In late 1938, the state’s new civil service system came under what Finan called a “vicious attack” by members of the Arkansas General Assembly, who wanted to return to the former unregulated patronage system. During this period, Finan worked closely with Gussie Haynie, head of the Department of Public Welfare, to ensure that Arkansas continued to qualify for matching federal Social Security grants, which significantly benefited the state’s elderly, needy, and disabled. Finan spoke all over the state attempting to rally public support behind civil service. In January 1939, the General Assembly took up legislation to repeal Bailey’s 1937 merit reform law. He lobbied members on the floor of the Arkansas Senate and the House against repeal. The Arkansas Gazette wrote, “Oddly enough, even speakers against civil service commended State Personnel Director William F. Finan…for his honest efforts.” Despite his efforts, merit reform was repealed, a “victim of patronage-seeking politicians.” Finan resigned in March, predicting that the people of Arkansas “will rebel against the costly patronage system,” as the Arkansas Gazette reported on March 10. His optimism was misplaced; it took another thirty years before the state again adopted a civil service for government employees. Finan never worked in Arkansas again.

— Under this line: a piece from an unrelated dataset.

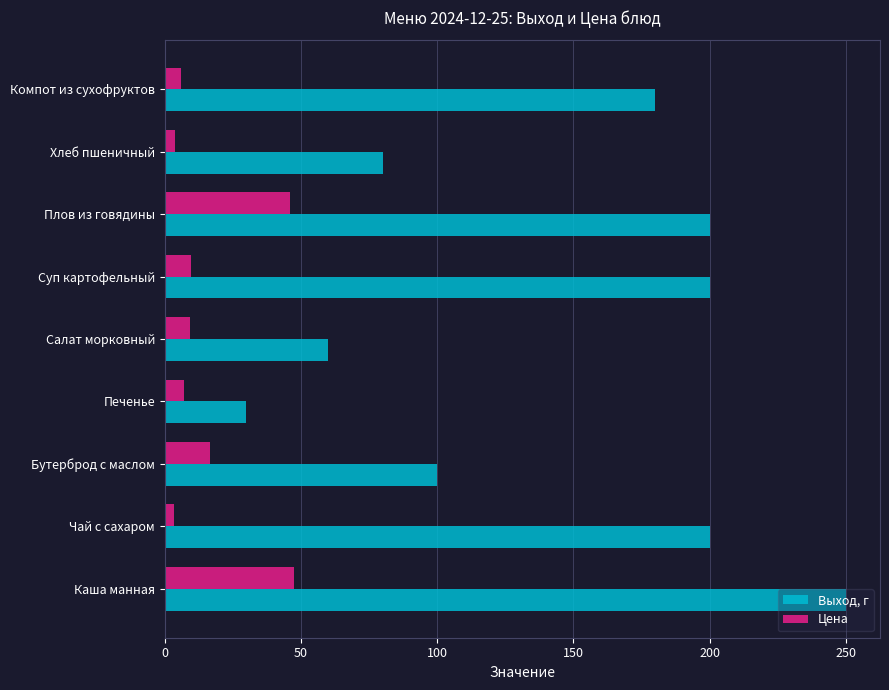

True or false: Выход, г has a value of 90.3 at Салат морковный.

False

In May 1939, Finan joined the Public Administration Service (PAS), a Chicago-based non-profit organization that provided technical assistance to states and municipalities implementing merit reforms, including Arkansas’s. Finan advised the state governments of Louisiana and Alabama, among others.

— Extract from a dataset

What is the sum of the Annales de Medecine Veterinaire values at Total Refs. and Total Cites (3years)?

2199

In 1940, Finan moved to Washington DC to join the Bureau of the Budget. During World War II, from 1943 to 1945, he served on the staff of the Army’s Military Intelligence Service under a highly classified program called ULTRA, handling decrypted German military and Japanese diplomatic messages. In 1945, promoted to the rank of major, he was assigned to the staff of General George C. Marshall and attended the Yalta and Potsdam conferences as the sole intelligence officer present. After the war, he served briefly in the State Department, helping establish an intelligence function that later became the nucleus for the Central Intelligence Agency (CIA). Rejoining the bureau, he became assistant director for Management and Organization in 1950. He oversaw the creation of the Department of Health, Education, and Welfare; twice coordinated reorganization of the Defense Department; and, in March 1958, coordinated drafting the legislation establishing the National Aeronautics and Space Administration (NASA).

For his military service, Finan was awarded the Legion of Merit for duties described in the citation as secret because the existence of ULTRA had not yet been declassified. In 1959, he received the National Civil Service Award recognizing him as a “key assistant [to the president]” for his role in advising Presidents Truman and Eisenhower.

Leaving public service in 1961, he joined the Logistics Management Institute, a non-profit organization advising the Defense Department, becoming its president from 1968 until 1973.

Finan died on January 19, 1974, in Bethesda, Maryland, of colon cancer; he is buried at the Parklawn Cemetery in Rockville, Maryland.

For additional information:
“February 1 May See Shutdown of Civil Service.” Arkansas Gazette, January 25, 1939, p. 1.

Finan, William F., III. “The Budget Bureau’s Administrative Doctrine and the Creation of an Independent NASA, 1958.” Federal History Journal, April 2023.

Holley, Donald. “Carl E. Bailey, the Merit System and Arkansas Politics, 1939–1939.” Arkansas Historical Quarterly 45 (Winter 1986): 291–320.

“News About People.” Arkansas Democrat, August 16, 1938, p. 3.

“News About People” Arkansas Democrat, March 10, 1939, p. 3.

“Resignation of Dr. K. O. Warner Announced Here.” Arkansas Gazette, August 12, 1938, pp. 1, 24.